A man wrongly jailed for murder for 11 years is to be refunded money taken from him to pay for his bed and board while in jail, the High Court has ruled.
Michael O'Brien was jailed for 11 years
One of the so-called Cardiff newsagent three, Michael O'Brien had been deducted £37,000 from a compensation payout of £650,000, which he received three years after being cleared in 1999.
The 36-year-old had been convicted of the 1987 murder of Cardiff newsagent Philip Saunders.
But on Wednesday, Mr O'Brien - along with two other men who had been imprisoned for 18 years for murdering a paperboy in Birmingham - won a test case in the High Court.
Mr Justice Maurice Kay ruled that a Home Office decision to discount "saved living expenses" in compensation payments had been mistakenly applied.
Mr O'Brien had been "absolutely livid" when he found out money had been deducted.
"They don't charge guilty people for bed and board, they only charge innocent people," he said.

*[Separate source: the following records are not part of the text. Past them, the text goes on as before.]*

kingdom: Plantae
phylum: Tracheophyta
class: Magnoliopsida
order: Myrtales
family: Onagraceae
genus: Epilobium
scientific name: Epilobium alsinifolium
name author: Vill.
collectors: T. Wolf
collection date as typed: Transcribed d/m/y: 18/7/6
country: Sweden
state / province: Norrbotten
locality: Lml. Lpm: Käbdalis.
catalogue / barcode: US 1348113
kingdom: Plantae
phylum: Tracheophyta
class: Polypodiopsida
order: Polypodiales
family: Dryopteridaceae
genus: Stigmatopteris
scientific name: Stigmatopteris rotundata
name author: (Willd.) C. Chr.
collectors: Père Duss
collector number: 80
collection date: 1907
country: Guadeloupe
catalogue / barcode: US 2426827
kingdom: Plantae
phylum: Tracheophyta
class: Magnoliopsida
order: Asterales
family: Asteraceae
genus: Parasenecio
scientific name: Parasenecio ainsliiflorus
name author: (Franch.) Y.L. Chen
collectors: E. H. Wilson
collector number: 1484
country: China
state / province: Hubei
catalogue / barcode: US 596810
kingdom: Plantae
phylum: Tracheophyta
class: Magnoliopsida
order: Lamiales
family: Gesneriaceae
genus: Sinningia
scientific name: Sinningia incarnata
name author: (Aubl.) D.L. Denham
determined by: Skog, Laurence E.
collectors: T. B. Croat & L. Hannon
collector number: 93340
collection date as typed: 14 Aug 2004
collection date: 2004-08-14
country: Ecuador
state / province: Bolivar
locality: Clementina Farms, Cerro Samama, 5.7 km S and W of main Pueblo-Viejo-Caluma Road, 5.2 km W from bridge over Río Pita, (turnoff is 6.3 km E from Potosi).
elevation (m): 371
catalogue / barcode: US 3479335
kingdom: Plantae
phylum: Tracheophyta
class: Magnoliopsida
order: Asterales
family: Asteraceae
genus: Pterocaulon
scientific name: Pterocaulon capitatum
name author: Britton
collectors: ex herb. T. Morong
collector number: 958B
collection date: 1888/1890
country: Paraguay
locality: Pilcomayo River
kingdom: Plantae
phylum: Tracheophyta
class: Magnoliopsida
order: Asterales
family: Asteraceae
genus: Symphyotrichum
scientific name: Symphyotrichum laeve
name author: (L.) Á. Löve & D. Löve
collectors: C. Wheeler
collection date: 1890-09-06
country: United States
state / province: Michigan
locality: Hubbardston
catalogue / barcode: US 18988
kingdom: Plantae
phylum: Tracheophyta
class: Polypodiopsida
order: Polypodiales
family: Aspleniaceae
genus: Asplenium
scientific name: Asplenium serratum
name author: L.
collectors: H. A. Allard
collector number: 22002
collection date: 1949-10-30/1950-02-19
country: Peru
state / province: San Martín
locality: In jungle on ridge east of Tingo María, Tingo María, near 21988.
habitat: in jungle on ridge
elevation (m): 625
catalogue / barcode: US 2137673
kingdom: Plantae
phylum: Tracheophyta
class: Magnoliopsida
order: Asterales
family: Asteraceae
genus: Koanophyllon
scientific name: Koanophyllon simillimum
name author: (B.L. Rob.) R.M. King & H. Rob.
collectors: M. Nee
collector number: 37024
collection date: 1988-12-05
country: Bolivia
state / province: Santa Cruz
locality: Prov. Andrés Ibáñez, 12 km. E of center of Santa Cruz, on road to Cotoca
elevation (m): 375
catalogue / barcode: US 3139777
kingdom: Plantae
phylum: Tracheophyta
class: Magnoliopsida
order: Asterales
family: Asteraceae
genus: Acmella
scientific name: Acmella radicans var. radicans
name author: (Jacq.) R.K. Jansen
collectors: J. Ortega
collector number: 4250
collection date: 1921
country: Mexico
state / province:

Vincent and Michael Hickey spent 18 years in prison
Mr O'Brien said he had felt the Home Office was "re-asserting his guilt" with its decision to charge him for the time he spent in jail.
But speaking after the result of the High Court hearing, he said: "I'm absolutely delighted, because it sets a precedent for other victims of miscarriages of justice.
"I was angry when I got the bed and board bill because it makes a mockery of the criminal justice system.
"I'm now going to get a proper compensation package which is going to help with my future."
Vincent Hickey, 48, and his cousin Michael, 41, were the other men involved in the test case.
The pair, both from Birmingham, had been found guilty of murdering 13-year-old Carl Bridgewater in 1979.
Their convictions were overturned in July 1997, but they were each billed £60,000 to cover living expenses during their prison terms.